正文:
--------------------
QUESTION:

A decimal number is called deci-binary if each of its digits is either 0 or 1 without any leading zeros. For example, 101 and 1100 are deci-binary, while 112 and 3001 are not.

Given a string n that represents a positive decimal integer, return the minimum number of positive deci-binary numbers needed so that they sum up to n.

Example 1:

Input: n = "32"
Output: 3
Explanation: 10 + 11 + 11 = 32

Example 2:

Input: n = "82734"
Output: 8

Example 3:

Input: n = "27346209830709182346"
Output: 9

Constraints:

1 <= n.length <= 105
n consists of only digits.
n does not contain any leading zeros and represents a positive integer.

EXPLANATION:

这道题目也比较简单, 只要找到了规律就很简单了. 规律就是,因为所有的只可能是0或者1, 那么数字只能由1组成, 那么字符串中最大的数字,就是需要的个数. 就像杯子接水一样.
--------------------
页面级文本提取
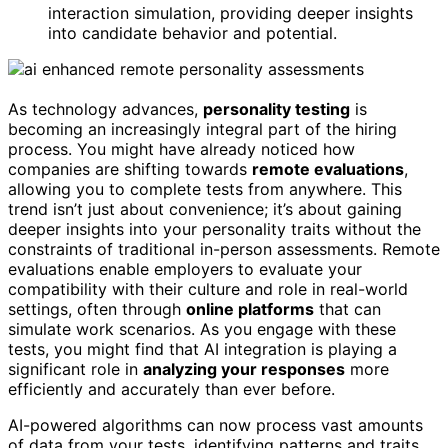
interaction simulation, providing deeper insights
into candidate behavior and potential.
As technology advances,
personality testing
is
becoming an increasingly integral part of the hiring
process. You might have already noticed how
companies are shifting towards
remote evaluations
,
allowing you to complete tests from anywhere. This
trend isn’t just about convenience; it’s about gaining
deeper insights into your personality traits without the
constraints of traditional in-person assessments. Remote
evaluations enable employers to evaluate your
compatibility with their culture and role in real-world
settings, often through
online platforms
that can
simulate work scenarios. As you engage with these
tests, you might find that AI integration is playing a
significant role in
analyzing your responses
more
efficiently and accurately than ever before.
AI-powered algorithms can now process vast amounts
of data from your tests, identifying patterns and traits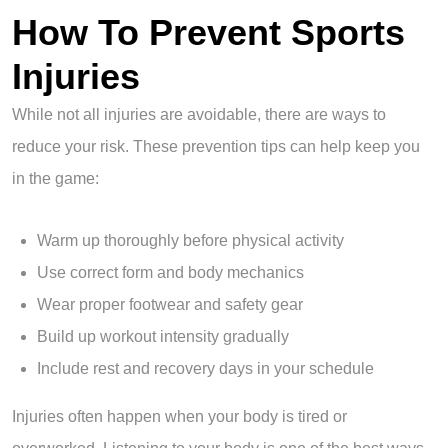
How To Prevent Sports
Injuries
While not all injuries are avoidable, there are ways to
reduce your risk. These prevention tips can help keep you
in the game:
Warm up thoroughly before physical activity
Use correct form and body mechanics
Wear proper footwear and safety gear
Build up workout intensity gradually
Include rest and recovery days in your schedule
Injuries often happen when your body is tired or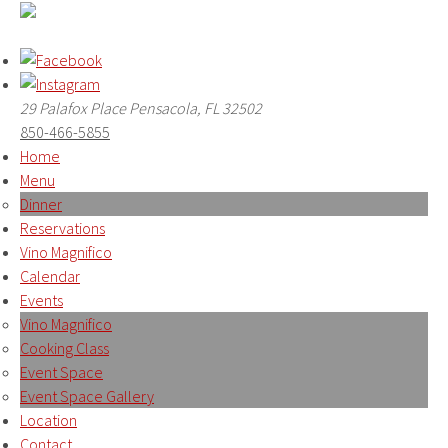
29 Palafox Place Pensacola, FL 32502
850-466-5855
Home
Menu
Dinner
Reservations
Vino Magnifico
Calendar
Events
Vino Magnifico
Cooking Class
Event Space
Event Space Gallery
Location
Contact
--------------------
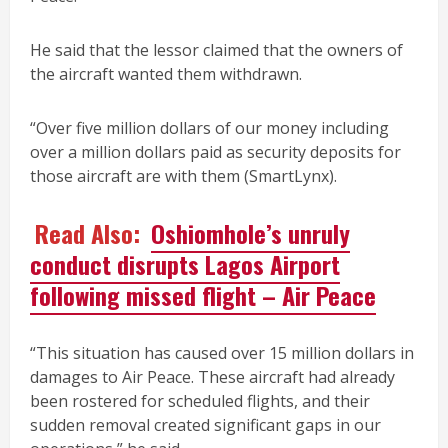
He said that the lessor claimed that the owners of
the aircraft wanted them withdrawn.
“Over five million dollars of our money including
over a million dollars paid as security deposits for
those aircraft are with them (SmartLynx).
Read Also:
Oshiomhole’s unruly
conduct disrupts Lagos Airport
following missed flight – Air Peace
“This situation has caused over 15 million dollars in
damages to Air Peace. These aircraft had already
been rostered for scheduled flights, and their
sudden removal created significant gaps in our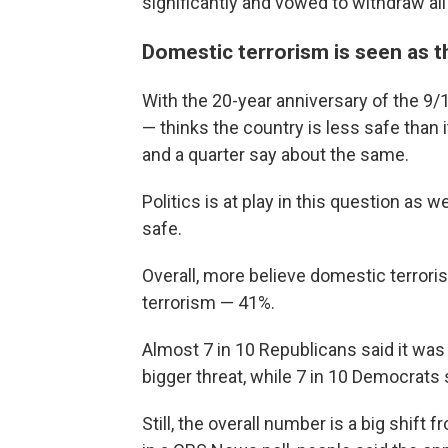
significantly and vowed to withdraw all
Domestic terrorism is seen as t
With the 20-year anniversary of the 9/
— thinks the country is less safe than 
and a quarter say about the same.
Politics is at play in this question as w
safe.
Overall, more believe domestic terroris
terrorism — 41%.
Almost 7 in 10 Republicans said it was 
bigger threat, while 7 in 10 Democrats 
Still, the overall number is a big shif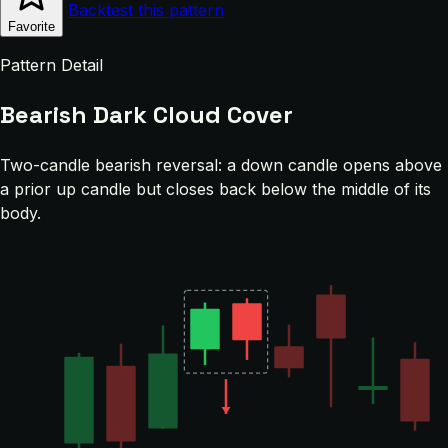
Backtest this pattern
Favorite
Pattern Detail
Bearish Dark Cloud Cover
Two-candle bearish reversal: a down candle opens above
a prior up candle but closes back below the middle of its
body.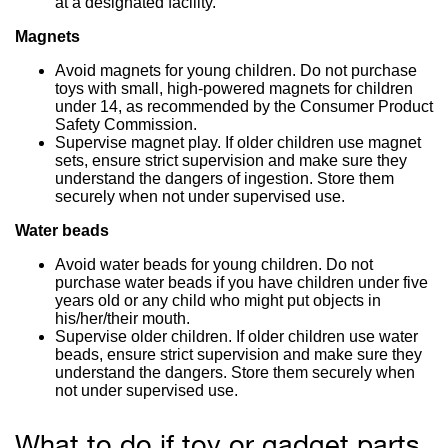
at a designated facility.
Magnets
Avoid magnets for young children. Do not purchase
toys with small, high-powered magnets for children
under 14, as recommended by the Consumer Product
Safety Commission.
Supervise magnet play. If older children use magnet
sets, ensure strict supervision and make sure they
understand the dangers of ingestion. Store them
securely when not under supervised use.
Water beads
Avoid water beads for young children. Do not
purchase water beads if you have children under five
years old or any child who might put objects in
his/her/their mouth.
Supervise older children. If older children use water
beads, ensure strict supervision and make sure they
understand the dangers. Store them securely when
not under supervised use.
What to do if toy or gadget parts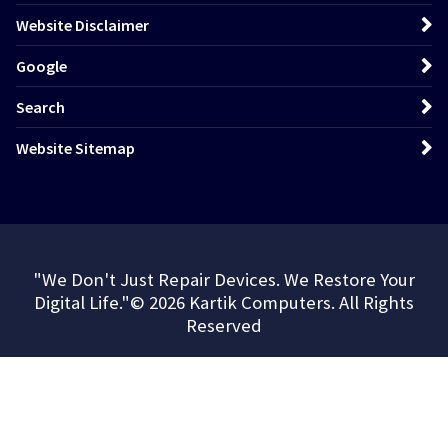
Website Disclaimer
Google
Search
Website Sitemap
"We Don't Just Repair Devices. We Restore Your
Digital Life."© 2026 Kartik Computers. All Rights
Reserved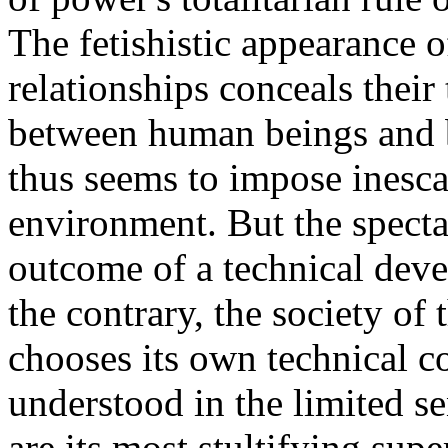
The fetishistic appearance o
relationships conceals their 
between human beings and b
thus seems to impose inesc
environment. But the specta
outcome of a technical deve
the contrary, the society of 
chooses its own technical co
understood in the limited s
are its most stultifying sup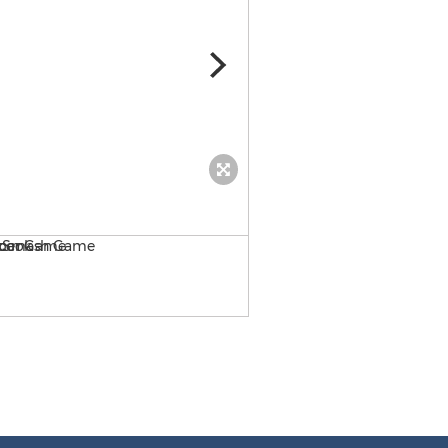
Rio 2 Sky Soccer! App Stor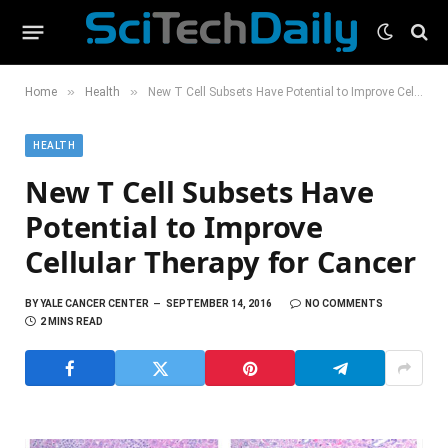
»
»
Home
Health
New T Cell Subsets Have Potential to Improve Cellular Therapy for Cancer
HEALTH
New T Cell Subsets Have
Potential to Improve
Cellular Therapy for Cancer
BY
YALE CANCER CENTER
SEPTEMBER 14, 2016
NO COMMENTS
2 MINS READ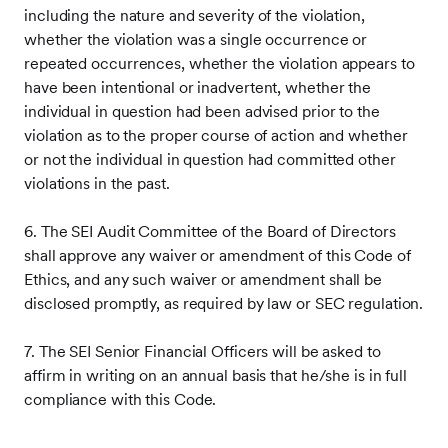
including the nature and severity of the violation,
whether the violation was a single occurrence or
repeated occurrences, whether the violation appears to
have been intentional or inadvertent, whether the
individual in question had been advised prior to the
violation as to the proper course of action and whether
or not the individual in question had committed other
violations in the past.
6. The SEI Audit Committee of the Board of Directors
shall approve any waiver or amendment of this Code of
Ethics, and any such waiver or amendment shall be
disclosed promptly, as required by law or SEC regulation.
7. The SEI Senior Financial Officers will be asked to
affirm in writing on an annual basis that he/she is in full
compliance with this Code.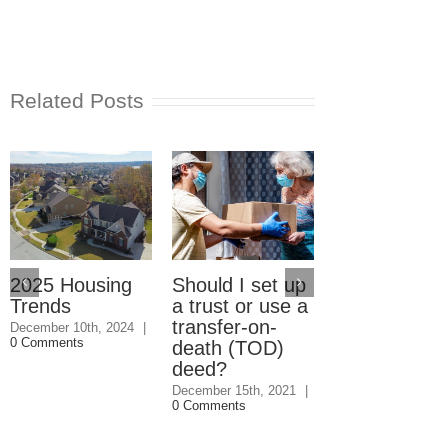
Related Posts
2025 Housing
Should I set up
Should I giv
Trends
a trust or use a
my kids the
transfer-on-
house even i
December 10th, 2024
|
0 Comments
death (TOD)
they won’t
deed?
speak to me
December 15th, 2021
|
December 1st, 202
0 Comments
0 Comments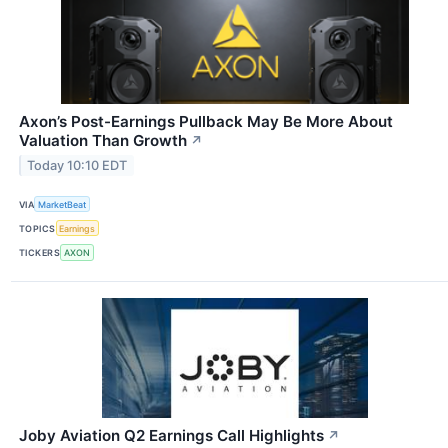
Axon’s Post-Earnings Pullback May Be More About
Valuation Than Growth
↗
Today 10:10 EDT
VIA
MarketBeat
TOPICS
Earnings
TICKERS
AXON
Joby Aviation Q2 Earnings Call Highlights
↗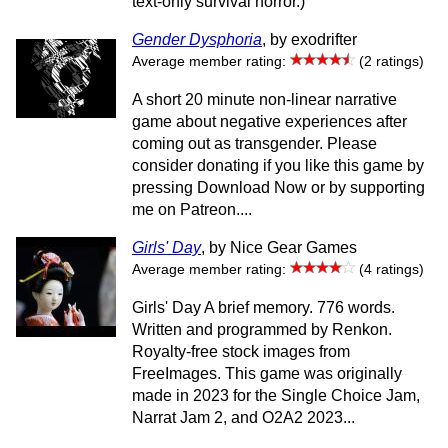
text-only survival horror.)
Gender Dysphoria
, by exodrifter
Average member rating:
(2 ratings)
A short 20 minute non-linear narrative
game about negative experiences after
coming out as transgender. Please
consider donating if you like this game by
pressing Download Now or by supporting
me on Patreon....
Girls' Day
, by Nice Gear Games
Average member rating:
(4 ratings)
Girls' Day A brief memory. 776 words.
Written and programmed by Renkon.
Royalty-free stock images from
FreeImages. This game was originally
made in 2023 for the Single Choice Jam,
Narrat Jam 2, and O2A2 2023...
--------------------
任务列表:
(A) 请逐字照抄关于 deci-binary 数的题目中从“n does not contain”开始、到“那么数字只能由1组成, 那么字符串中最大的数字,就是需要的个数. 就像杯子接水一样.”结束的那一段。
(B) 关于 deci-binary 数的题目的解释部分说，所需 deci-binary 数的最少个数由什么决定？
(C) 从关于 deci-binary 数的题目的最后一句之后接着往下写。

答案列表:
(A)
n does not contain any leading zeros and represents a positive integer.

EXPLANATION:

这道题目也比较简单, 只要找到了规律就很简单了. 规律就是,因为所有的只可能是0或者1, 那么数字只能由1组成, 那么字符串中最大的数字,就是需要的个数. 就像杯子接水一样.

(B) 由字符串中最大的数字决定。

(C)
那其实就很简单了,但是代码还是有区别的, 上面是我写的用的lambda表达式的方式来计算最大值,但是完全可以直接用本身的api来获取.

1. 首先创建流式操作,获取到max的值
2. 将max的值转换成int值,也就是对应字符的ascii值
3. 将这个值减去’0’的值,就可以获取到对应的值了.

SOLUTION:

class Solution {
    fun minPartitions(n: String): Int {
        var result = 0
        n.toCharArray().forEach { c ->
            result = Math.max(result,Integer.parseInt(c.toString()))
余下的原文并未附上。